BRIEF.
Reproduce word for word the lines of the listing between the line holding "locality: Along highway" and the line holding "locality: In viciniis Mt Katahdin.", inclusive.

DATA PROVIDED.

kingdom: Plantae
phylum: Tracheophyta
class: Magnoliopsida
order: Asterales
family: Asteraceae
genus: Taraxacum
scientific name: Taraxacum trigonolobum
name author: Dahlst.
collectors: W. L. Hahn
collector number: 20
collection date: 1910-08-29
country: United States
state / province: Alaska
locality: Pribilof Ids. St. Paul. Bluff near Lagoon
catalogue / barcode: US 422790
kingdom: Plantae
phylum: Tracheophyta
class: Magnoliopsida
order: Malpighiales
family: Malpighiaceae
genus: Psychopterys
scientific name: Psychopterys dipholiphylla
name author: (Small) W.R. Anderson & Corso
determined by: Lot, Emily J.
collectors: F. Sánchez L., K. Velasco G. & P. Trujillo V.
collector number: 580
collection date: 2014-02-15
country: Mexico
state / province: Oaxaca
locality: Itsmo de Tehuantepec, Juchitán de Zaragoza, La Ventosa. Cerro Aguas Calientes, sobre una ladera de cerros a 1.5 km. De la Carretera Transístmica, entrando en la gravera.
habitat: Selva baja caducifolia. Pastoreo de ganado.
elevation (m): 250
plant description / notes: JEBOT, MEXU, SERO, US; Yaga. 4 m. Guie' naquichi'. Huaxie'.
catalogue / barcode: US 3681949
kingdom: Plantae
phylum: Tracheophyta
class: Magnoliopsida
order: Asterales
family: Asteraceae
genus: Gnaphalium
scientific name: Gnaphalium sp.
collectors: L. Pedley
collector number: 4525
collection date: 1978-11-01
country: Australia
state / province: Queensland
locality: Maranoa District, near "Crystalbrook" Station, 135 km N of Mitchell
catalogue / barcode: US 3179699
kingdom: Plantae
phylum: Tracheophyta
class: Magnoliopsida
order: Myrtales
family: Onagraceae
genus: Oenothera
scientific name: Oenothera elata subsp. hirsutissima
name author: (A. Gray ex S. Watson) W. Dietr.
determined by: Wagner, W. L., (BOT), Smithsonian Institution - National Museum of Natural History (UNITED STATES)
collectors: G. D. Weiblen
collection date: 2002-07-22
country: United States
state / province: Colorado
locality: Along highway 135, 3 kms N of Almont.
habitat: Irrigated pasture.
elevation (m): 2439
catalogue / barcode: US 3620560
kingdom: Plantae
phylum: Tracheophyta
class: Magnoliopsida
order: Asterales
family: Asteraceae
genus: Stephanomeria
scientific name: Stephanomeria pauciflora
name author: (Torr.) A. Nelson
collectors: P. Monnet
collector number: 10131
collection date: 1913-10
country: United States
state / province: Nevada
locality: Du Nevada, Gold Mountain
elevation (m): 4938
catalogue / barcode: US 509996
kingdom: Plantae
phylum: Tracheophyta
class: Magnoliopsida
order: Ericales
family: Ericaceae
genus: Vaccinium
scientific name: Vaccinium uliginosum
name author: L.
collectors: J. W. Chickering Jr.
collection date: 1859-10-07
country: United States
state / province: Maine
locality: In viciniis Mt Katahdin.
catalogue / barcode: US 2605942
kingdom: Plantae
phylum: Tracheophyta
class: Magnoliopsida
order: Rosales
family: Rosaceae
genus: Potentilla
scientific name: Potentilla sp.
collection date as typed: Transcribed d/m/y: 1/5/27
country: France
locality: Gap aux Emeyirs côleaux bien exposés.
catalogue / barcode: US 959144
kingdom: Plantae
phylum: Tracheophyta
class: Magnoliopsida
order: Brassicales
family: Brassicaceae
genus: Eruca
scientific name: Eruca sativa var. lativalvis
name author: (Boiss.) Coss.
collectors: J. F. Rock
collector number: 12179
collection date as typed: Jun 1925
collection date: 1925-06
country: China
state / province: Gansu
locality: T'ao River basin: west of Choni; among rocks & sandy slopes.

WRITTEN RESPONSE.
locality: Along highway 135, 3 kms N of Almont.
habitat: Irrigated pasture.
elevation (m): 2439
catalogue / barcode: US 3620560
kingdom: Plantae
phylum: Tracheophyta
class: Magnoliopsida
order: Asterales
family: Asteraceae
genus: Stephanomeria
scientific name: Stephanomeria pauciflora
name author: (Torr.) A. Nelson
collectors: P. Monnet
collector number: 10131
collection date: 1913-10
country: United States
state / province: Nevada
locality: Du Nevada, Gold Mountain
elevation (m): 4938
catalogue / barcode: US 509996
kingdom: Plantae
phylum: Tracheophyta
class: Magnoliopsida
order: Ericales
family: Ericaceae
genus: Vaccinium
scientific name: Vaccinium uliginosum
name author: L.
collectors: J. W. Chickering Jr.
collection date: 1859-10-07
country: United States
state / province: Maine
locality: In viciniis Mt Katahdin.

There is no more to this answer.